Compare migration tools to choose the right path for your environment.


Primary Tool Comparison

Aspect Veeam B&R HYCU Commvault Carbonite Migrate
Deployment model Dedicated Windows Server + SQL Express Single Linux VM on Nutanix cluster Commvault control plane plus media or worker components Carbonite management server + agent on source and target VMs
Source coverage AHV + ESXi AHV + ESXi AHV + ESXi as a planning assumption; validate against your release and licensed modules Hypervisor-agnostic at OS level (AHV, ESXi, Hyper-V, physical)
AHV integration Prism API + temporary AHV proxy Native AHV snapshot API Nutanix and VMware integration depends on the selected Commvault workflow No AHV API dependency
Agent requirement Agentless (NGT optional for re-IP) Agentless Often agentless for VM protection, but guest agents may be used for some workloads Agent-based on both source and target
Migration workflow Live replication to Hyper-V staging Backup then restore to Hyper-V staging Protect or copy, then restore to Hyper-V staging Continuous OS-level replication into pre-provisioned target VM
Cutover/downtime profile Low downtime (final sync + failover) Moderate downtime (restore/final sync window) Moderate downtime (restore/final sync window) Low downtime (final delta sync + cutover)

EXCERPTED DATA>
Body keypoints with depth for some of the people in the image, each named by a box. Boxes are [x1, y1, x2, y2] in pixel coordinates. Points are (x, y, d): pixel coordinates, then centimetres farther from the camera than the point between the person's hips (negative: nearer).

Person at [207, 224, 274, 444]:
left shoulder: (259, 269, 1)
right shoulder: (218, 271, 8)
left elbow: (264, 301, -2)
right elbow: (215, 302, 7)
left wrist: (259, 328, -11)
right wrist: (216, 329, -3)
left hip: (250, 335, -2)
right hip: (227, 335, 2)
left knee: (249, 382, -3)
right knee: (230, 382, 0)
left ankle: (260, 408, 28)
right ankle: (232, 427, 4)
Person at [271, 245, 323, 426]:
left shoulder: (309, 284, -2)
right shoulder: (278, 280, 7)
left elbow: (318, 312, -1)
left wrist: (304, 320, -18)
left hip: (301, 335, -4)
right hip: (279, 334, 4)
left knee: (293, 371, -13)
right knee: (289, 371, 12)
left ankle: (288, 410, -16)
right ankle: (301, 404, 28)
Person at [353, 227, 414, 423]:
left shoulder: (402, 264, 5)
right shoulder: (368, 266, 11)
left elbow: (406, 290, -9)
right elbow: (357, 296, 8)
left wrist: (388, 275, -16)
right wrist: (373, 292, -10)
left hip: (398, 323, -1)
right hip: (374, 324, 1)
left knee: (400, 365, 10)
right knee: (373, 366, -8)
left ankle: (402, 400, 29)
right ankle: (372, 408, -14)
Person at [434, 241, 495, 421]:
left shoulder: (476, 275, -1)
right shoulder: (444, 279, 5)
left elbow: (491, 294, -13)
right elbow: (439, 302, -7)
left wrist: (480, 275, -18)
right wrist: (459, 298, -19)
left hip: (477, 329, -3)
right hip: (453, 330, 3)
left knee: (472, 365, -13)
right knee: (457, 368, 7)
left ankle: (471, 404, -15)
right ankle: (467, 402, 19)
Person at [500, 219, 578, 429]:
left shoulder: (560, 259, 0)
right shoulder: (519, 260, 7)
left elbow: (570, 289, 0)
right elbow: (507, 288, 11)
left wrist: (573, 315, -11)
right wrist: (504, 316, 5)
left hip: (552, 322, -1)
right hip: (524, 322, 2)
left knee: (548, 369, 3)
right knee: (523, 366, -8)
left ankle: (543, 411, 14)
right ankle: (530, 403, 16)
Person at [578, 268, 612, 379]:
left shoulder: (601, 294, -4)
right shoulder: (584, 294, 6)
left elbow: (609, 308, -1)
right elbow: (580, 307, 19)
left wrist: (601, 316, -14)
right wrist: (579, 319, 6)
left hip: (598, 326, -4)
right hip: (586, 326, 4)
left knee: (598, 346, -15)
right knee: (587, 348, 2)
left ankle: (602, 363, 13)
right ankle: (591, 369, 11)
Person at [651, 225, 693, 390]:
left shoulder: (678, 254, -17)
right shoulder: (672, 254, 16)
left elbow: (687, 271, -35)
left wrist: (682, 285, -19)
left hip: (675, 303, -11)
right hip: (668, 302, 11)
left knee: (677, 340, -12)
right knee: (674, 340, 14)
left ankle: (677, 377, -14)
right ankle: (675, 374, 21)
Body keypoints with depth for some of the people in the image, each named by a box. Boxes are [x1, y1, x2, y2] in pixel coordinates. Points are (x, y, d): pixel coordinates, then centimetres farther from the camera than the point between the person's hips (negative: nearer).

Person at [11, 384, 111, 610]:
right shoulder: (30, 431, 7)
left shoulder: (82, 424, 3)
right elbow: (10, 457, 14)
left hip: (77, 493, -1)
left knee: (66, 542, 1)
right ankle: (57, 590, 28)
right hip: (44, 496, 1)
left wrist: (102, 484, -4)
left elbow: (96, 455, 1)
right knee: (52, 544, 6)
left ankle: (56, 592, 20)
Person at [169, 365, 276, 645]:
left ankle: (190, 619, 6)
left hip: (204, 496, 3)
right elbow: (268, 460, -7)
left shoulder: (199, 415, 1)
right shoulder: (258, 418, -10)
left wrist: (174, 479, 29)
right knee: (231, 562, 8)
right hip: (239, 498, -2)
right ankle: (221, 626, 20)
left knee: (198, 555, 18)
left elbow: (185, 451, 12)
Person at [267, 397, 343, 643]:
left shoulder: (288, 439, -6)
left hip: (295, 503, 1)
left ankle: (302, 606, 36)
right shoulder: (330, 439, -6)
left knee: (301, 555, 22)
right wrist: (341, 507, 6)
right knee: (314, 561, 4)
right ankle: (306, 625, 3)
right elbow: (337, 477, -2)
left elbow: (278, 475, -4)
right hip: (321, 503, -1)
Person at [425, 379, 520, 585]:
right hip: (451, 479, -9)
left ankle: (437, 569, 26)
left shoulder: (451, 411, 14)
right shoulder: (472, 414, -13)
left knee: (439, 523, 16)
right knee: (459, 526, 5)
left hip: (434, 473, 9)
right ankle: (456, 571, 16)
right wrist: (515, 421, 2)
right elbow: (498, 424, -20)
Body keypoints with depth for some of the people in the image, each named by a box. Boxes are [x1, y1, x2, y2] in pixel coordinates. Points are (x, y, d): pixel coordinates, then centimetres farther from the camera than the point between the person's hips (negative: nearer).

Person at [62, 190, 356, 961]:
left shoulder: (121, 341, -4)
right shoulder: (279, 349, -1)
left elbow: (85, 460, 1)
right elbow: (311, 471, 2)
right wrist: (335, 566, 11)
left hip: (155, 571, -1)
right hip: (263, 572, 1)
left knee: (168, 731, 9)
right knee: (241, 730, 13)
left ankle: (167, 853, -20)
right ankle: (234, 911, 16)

* * *

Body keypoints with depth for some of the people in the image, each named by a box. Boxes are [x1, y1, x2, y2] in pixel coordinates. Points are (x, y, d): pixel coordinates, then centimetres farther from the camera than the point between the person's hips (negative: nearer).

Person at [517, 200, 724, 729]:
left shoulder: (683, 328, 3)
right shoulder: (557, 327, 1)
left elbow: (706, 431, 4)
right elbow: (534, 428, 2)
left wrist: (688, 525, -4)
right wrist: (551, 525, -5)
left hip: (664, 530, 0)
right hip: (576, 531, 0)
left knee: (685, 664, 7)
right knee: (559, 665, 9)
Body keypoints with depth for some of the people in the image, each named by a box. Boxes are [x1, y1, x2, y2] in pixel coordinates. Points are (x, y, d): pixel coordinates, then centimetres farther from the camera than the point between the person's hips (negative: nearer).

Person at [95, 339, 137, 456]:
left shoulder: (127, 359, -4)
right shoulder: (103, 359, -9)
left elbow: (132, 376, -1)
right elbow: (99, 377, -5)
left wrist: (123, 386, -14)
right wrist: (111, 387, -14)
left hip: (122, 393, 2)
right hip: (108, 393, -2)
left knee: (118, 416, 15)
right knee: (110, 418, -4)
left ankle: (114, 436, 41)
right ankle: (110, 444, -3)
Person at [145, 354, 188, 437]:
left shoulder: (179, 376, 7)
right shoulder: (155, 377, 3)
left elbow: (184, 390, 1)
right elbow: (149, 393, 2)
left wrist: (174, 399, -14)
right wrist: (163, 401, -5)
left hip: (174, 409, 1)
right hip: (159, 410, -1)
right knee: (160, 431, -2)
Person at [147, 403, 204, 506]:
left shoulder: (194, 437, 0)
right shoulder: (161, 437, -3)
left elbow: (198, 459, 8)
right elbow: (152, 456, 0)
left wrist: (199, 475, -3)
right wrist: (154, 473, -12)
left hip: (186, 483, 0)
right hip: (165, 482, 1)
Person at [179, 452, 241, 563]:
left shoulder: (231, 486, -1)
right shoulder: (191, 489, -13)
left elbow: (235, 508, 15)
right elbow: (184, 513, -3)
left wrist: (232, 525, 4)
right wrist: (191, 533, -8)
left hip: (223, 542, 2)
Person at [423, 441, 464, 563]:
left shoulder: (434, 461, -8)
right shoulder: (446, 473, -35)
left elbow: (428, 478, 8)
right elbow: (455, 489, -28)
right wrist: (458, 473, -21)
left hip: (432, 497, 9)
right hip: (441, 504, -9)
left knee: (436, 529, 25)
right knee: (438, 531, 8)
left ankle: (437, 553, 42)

--

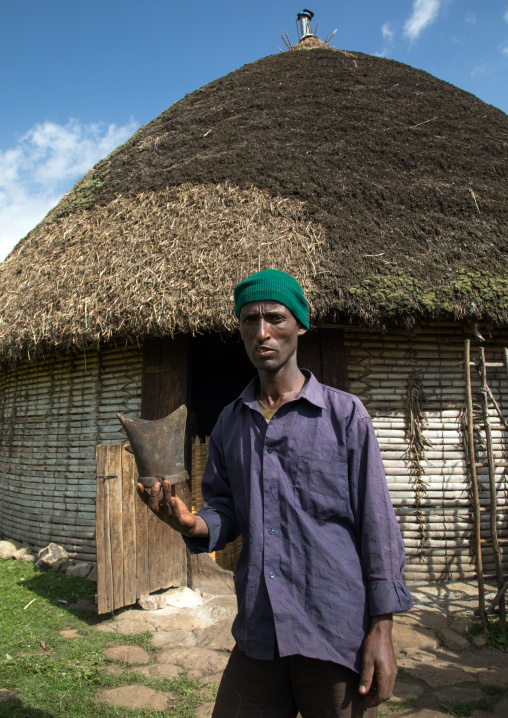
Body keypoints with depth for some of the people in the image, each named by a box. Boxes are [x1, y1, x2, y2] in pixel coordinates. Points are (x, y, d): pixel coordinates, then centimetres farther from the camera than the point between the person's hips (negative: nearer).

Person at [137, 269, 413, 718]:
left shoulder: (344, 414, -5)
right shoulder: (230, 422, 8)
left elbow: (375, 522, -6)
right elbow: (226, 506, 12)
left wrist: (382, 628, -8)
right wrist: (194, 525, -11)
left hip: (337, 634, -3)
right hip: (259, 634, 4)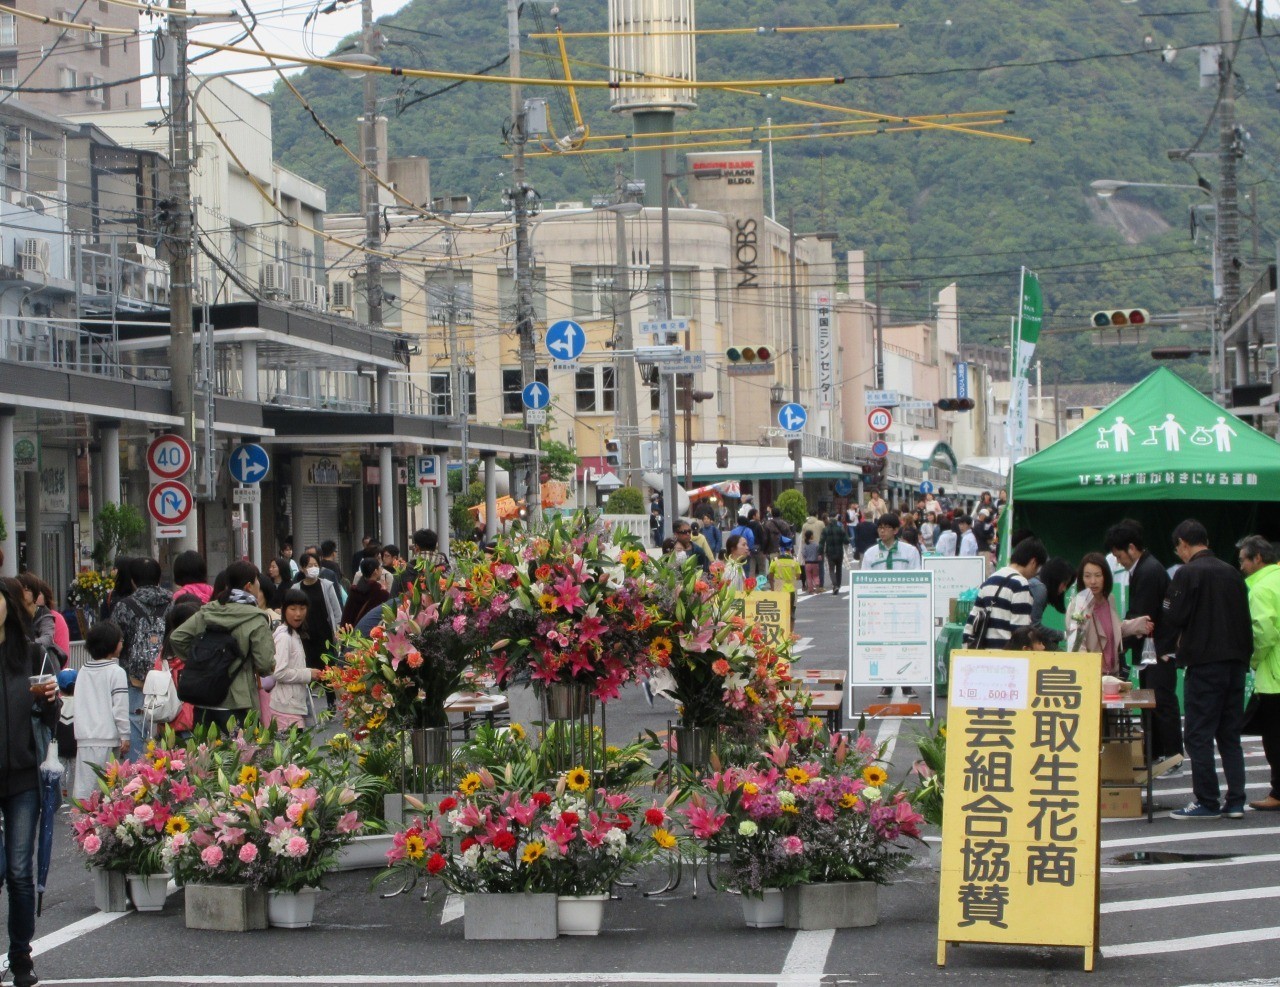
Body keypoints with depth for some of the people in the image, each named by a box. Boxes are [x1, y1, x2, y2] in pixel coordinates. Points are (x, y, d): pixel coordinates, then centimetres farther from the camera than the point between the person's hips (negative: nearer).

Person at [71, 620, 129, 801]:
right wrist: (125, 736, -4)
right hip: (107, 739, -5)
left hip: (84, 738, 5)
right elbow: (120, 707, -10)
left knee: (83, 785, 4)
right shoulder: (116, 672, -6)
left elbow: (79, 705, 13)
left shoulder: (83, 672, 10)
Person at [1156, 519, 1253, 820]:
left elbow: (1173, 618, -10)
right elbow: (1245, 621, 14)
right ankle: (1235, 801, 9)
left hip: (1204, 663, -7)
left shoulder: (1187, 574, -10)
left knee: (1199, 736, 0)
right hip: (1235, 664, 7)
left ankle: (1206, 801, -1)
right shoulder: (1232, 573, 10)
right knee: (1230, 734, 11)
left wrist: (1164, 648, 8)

ASSIGNMENT 1>
Reproduce the migration tool comparison starting with "AHV integration Prism" and going on through "sync + cutover)".
ASSIGNMENT 2>
According to the migration tool comparison, what is the downtime profile for Veeam B&R at cutover?
ASSIGNMENT 3>
Resume the migration tool comparison from where it stops, adding further aspects in the same format.

YOUR RESPONSE 1>
AHV integration Prism API + temporary AHV proxy Native AHV snapshot API Nutanix and VMware integration depends on the selected Commvault workflow No AHV API dependency
Agent requirement Agentless (NGT optional for re-IP) Agentless Often agentless for VM protection, but guest agents may be used for some workloads Agent-based on both source and target
Migration workflow Live replication to Hyper-V staging Backup then restore to Hyper-V staging Protect or copy, then restore to Hyper-V staging Continuous OS-level replication into pre-provisioned target VM
Cutover/downtime profile Low downtime (final sync + failover) Moderate downtime (restore/final sync window) Moderate downtime (restore/final sync window) Low downtime (final delta sync + cutover)

YOUR RESPONSE 2>
Low downtime (final sync + failover).

YOUR RESPONSE 3>
Re-IP/network handling Built-in re-IP rules Script-driven post-restore Scripted or operationally managed post-restore Typically handled via DNS/LB update and OS config
Storage overhead during migration Hyper-V staging copy Backup repository + staging copy Secondary copy or dedupe target plus staging copy Target-side replicated copy (no separate backup repository required)
Performance impact on source Moderate during initial sync, low during incrementals Moderate during backup windows Moderate during initial protection and copy windows Moderate CPU/network impact from agent-based replication
Management UX Rich desktop console + web components Simple web UI Command Center and administrative consoles Carbonite console
Licensing model VUL per workload Per-VM/per-socket subscription Subscription or platform licensing depending estate Licensed product (typically per workload/server)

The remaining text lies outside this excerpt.